March 16, 2008 10:59 PM

psantillana said:

There were no personal computers when I was a kid, and even vhs was a few years from being invented. We couldn't get into non-stadium music shows because we were underage, so a lot of us [but not me!] got package liquor with a fake i.d. and drove around. Kids today just don't know how to make their own fun.

March 17, 2008 1:12 AM

ejbenjamin said:

These types of lifestyle articles are only illuminating if you're curious about what's being discussed this week in the social circle of a writer for the New York Times.

March 17, 2008 3:08 AM

maxblum13 said:

"Or are they peddling sex via webcam as their parents bask in obliviousness?"  Some do that, others pay homeless people to buy alcohol, others feign illness to get cannabis club cards, others get fake ids, the vast majority of teenage guys have been watching porn for years.  I guess there's less drinking and driving, although lots of people hotbox cars.  This really is hilarious - yall underestimate our resourcefulness so much!
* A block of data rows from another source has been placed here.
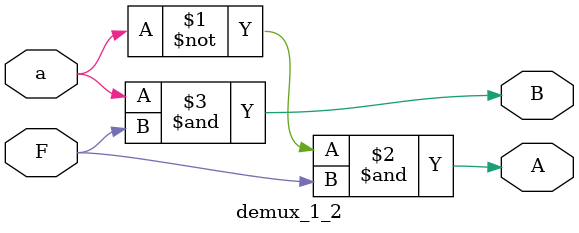
<source format=v>
module demux_1_2(
    input a,
    input F,
    output A,
    output B
);
assign A = (~a & F);
assign B = (a & F); 
endmodule

</source>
Texting under the blanket? kid's probably trying to buy weed.  The thing about valuing family time more is probably true of our generation, I would say the main difference though is that we just find it easier to lie to adults about what were up to rather than fight them about it.  Maybe those video games have made us lazier, but I think its more that facebook has turned us all into PR machines the likes of which the world has never seen (campaign spin in 20 years is going to be absurd by the way).  Perhaps growing up in the bay is different than the rest of the country, but I don't think it's that different.  Anonevent - I think you've got the general idea.

March 17, 2008 4:45 AM

jm_rice said:

My mentor as an undergrad was chariman of the history department, a dedicated teacher and student of time, he was close to retirement.  We were shooting the breeze in his office, and I made the offhand remark, that a big perk of being a teacher is that being surrounded by youth all the time keeps one young.  His eyes lit up. "Yes!" he exclaimed.

We've lost our faith.  Despite what we may profess, even to ourselves, we know, or we fear, that this is it, that there's no hereafter, no higher state for which life is the prelude.  Thus confronted, we flee.  Where?  Back to the timeles bliss of the womb.  
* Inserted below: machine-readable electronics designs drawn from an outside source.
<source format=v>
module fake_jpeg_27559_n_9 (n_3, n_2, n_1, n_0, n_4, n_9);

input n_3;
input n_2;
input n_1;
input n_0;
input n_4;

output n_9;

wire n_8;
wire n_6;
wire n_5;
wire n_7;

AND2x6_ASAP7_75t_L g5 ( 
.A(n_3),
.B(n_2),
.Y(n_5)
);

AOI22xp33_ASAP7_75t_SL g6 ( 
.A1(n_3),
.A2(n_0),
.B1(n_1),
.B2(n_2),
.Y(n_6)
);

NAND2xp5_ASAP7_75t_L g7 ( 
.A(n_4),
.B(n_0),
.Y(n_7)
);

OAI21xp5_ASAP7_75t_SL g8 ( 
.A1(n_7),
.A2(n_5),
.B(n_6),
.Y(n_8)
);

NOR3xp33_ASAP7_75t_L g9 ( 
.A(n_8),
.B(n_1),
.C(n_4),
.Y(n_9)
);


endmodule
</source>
Well, not so Freudian, but we flee our annihilation, which of course means fleeing in the direction opposite.  We turn to take comfort from the sight of what's behind us, not only the past of own lives, but the present of the young.  But we go further than that, not only looking at them wistfully but trying to live through them.  It's what explains this phenomenon:  http://jmr.org/nyrkr53.jpg

The need to flee from adulthood, to jump off the train hurtling towards the precipice -- the fear -- is also why parents, as adults, seek the company of and are jealous of the time of their offspring.  The longer parents can be a part of their child's life, the longer they can remian children themselves, the longer they can put off the inevitable.  The computer spying, voyeurism masked with indignation, is one example, the flight to California, which does not believe in death, is another.

The infantization of adults is an existential problem, perhaps inevitable in the developed world, where leisure time affords the chance to ponder mortality, and wealth and technology allow us to flee from it, if only in our minds.  Before we lost our faith, life was a vale of tears from which we were content to depart.  Now that life is sweet and all there is, it's no longer life we're content to depart from, it's life we're trying desperately to cling to.

By the way, I'm all for it.

March 17, 2008 11:32 AM

jm_rice said:

anonevent and maxblum13, great points.  Kids haven't changed that much.  What's interesting is the change in the nature of adulthood we've seen in only a few generations.